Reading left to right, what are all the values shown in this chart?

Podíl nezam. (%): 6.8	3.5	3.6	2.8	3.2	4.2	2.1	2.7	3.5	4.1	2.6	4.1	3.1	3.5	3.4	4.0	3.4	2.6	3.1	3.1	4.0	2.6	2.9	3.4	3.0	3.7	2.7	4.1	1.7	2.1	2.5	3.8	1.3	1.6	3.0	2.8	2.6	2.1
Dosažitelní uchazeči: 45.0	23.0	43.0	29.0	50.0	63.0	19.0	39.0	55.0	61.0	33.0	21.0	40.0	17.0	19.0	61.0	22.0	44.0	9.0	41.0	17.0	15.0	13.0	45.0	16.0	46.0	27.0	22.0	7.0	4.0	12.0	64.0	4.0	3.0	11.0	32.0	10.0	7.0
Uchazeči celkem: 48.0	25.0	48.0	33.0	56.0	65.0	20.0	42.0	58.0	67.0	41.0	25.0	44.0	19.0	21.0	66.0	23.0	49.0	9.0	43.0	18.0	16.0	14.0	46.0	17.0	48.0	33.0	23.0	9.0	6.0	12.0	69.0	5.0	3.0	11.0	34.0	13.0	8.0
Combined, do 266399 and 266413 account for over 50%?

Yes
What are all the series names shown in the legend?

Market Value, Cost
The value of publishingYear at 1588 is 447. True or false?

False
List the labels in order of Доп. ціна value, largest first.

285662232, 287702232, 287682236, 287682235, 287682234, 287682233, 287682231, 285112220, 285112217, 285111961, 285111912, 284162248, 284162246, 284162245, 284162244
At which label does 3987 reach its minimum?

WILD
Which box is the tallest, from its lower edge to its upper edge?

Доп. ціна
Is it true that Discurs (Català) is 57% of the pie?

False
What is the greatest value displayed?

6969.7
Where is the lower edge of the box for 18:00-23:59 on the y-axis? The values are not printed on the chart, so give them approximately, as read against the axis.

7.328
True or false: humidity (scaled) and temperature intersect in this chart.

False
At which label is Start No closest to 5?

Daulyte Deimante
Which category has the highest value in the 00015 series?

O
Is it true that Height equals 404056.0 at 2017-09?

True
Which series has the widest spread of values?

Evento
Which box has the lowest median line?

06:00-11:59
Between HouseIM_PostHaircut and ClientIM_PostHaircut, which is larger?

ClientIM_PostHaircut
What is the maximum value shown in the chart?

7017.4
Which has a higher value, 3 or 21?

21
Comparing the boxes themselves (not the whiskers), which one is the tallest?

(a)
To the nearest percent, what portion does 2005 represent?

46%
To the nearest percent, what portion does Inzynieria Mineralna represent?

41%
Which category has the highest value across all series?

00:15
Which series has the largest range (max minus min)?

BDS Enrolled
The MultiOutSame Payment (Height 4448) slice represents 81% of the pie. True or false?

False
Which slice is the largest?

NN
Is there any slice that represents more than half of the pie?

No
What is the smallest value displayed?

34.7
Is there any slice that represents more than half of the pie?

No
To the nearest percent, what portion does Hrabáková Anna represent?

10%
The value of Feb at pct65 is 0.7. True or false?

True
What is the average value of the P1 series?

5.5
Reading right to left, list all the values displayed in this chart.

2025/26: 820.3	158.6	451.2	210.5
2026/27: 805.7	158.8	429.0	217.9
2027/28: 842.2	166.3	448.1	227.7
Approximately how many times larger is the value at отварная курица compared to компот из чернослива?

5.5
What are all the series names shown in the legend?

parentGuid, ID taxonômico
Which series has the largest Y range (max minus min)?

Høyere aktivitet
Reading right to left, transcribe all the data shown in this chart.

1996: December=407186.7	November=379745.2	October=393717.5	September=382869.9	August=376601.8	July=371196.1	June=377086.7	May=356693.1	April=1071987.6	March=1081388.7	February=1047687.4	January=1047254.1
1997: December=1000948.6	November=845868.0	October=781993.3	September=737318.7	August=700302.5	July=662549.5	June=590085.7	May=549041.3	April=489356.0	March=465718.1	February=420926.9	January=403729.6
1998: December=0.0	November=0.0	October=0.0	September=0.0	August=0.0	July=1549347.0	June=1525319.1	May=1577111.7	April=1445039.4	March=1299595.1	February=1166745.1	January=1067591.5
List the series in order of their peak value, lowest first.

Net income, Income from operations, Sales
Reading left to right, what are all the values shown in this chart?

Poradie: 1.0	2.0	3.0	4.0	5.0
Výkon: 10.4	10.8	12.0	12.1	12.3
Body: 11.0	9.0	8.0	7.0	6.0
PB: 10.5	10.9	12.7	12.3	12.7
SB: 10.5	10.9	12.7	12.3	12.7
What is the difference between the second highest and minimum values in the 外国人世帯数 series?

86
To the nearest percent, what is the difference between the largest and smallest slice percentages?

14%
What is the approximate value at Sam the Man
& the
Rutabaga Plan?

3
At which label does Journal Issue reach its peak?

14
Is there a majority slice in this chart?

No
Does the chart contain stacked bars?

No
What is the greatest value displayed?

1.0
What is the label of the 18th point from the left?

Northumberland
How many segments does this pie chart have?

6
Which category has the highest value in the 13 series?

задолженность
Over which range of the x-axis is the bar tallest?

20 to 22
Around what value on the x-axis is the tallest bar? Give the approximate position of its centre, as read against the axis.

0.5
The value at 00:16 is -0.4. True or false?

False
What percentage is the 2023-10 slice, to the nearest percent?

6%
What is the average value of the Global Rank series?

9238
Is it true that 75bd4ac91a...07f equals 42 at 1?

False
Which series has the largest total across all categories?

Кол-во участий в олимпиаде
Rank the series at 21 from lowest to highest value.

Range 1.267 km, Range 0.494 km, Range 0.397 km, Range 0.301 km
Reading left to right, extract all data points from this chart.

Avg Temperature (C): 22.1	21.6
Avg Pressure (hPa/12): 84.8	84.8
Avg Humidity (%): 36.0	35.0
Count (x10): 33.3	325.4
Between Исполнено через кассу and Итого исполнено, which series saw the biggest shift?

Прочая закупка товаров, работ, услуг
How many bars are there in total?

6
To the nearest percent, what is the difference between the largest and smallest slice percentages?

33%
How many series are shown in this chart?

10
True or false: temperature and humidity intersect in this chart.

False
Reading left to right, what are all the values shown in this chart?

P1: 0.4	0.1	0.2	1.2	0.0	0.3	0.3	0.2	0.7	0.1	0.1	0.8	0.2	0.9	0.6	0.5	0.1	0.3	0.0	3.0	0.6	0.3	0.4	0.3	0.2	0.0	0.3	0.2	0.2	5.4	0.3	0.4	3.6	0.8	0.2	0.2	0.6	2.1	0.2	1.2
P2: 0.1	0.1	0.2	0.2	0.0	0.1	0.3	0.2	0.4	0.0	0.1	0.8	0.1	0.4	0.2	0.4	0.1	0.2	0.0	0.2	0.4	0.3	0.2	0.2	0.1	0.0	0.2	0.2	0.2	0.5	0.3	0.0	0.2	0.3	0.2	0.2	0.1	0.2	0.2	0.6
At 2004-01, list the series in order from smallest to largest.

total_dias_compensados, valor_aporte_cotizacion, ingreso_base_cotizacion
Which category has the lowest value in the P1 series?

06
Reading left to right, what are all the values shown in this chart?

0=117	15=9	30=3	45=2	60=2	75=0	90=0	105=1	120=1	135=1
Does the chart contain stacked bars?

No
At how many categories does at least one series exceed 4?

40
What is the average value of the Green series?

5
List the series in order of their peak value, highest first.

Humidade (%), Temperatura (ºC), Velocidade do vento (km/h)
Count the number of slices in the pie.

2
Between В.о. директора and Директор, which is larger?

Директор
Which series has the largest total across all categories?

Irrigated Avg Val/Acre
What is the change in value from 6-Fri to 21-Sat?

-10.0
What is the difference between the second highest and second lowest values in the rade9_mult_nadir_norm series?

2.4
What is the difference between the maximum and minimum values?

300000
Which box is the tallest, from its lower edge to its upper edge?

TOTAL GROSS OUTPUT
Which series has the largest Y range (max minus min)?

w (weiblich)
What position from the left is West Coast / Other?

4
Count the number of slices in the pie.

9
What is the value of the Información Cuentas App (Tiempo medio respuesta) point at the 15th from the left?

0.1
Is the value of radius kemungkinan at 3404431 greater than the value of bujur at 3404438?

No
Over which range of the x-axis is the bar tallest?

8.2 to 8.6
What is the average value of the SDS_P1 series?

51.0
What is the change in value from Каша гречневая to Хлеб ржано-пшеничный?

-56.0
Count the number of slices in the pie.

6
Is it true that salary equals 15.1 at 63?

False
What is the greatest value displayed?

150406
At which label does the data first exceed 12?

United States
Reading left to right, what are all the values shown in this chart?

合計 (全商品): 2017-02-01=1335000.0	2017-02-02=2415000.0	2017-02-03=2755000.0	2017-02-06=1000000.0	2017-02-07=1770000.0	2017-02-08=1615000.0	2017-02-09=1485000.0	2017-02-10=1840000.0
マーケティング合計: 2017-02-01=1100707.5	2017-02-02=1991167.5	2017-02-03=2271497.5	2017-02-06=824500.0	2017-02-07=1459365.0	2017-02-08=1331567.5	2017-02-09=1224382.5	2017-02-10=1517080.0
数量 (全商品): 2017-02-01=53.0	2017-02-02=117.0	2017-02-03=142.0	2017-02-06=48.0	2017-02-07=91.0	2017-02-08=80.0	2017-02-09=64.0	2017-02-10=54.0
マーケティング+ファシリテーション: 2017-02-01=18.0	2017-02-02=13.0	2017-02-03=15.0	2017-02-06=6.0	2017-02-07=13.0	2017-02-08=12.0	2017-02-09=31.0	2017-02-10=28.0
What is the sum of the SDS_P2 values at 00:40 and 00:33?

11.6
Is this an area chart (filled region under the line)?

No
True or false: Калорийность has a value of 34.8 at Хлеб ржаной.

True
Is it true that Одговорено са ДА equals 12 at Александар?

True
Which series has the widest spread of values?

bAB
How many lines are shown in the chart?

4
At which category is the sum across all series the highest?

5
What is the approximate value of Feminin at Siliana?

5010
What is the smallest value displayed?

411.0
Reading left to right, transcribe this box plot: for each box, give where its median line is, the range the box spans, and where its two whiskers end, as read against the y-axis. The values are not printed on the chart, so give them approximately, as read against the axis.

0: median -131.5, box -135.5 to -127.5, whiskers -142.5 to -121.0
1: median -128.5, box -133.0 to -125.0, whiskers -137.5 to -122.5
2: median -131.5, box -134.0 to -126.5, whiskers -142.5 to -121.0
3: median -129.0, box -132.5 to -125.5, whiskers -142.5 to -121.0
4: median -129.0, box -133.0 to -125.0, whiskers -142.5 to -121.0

* What you should do
Filter the lines above and copy out every one that contains the string "ціна".

* Exercise response
List the labels in order of Доп. ціна value, largest first.
Доп. ціна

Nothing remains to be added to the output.